Use on-demand extraction to trigger memory extraction at specific points, such as after a `tool_call` or a particular message.

```python
async def extract_memories_after_tool_call(context: TurnContext):
    memory_module: ScopedMemoryModule = context.get('memory_module')
    await memory_module.process_messages()  # Extracts memories from the buffer
```

> [!NOTE]  
> `memory_module.process_messages()` can be called at any time, even if automatic extraction is enabled.

### Using Short-Term Memories (Working Memory)

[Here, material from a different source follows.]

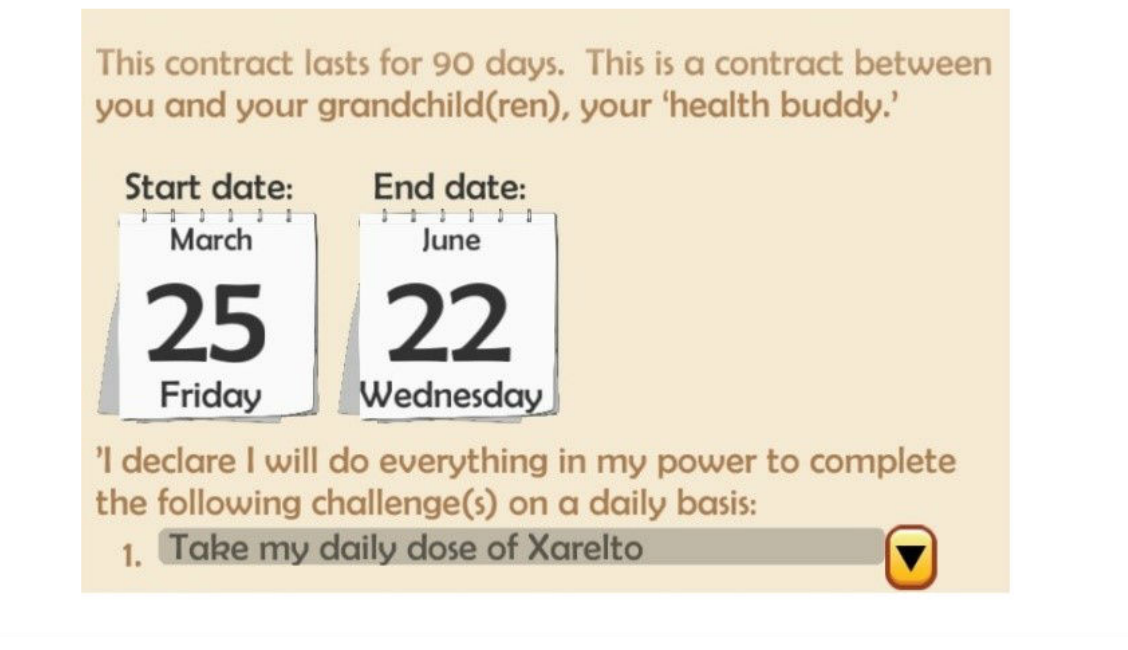
Figure 1. Screenshot of the Health Buddies app representing the contract after filling out the daily challenge.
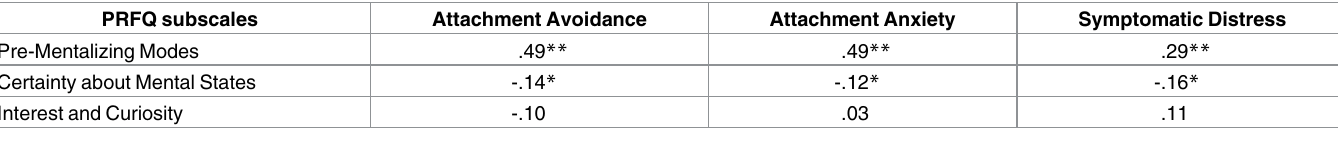
Table 3. Correlations among the PRFQ subscales, symptomatic distress, and maternal attachment in Study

The memory module simplifies the retrieval of recent messages for use as context in your LLM.

```python
async def build_llm_messages(self, context: TurnContext, system_message: str):
    memory_module: BaseScopedMemoryModule = context.get("memory_module")
    assert memory_module
    messages = await memory_module.retrieve_chat_history(
        ShortTermMemoryRetrievalConfig(last_minutes=1)
    )
    llm_messages: List = [
        {"role": "system", "content": system_prompt},
        *[
            {"role": "user" if message.type == "user" else "assistant", "content": message.content}
            for message in messages
        ],  # UserMessages have a `role` of `user`; others are `assistant`
    ]
    return llm_messages
```

### Using Extracted Semantic Memory

Access extracted memories via the `ScopedMemoryModule` available in the `TurnContext`:

```python
async def retrieve_device_type_memories(context: TurnContext):
    memory_module: ScopedMemoryModule = context.get('memory_module')
    device_type_memories = await memory_module.search_memories(
        topic="Device Type", # This name must match the topic name in the config
        query="What device does the user own?"
    )
```

You can search for memories using a topic, a natural language query, or both.

## Logging

Enable logging in the memory module configuration:

```python
config = MemoryModuleConfig()
config.enable_logging = True
```

The module uses Python's [logging](https://docs.python.org/3.12/library/logging.html) library. By default, it logs debug messages (and higher severity) to the console. Customize the logging behavior as follows:

```python
from teams_memory import configure_logging

configure_logging(logging_level=logging.INFO)
```

# Model Performance

| Model  | Embedding Model        | Tested | Notes                                   |
| ------ | ---------------------- | ------ | --------------------------------------- |
| gpt-4o | text-embedding-3-small | ✅     | Tested via both OpenAI and Azure OpenAI |

# Future Work

The Teams Memory Module is in active development. Planned features include:

- **Evals and Performance Testing**: Support for additional models.
- **More Storage Providers**: Integration with PostgreSQL, CosmosDB, etc.
- **Automatic Message Expiration**: Delete messages older than a specified duration (e.g., 1 day).
- **Episodic Memory Extraction**: Memories about conversations, not just users.
- **Sophisticated Memory Access Patterns**: Secure sharing of memories across multiple groups.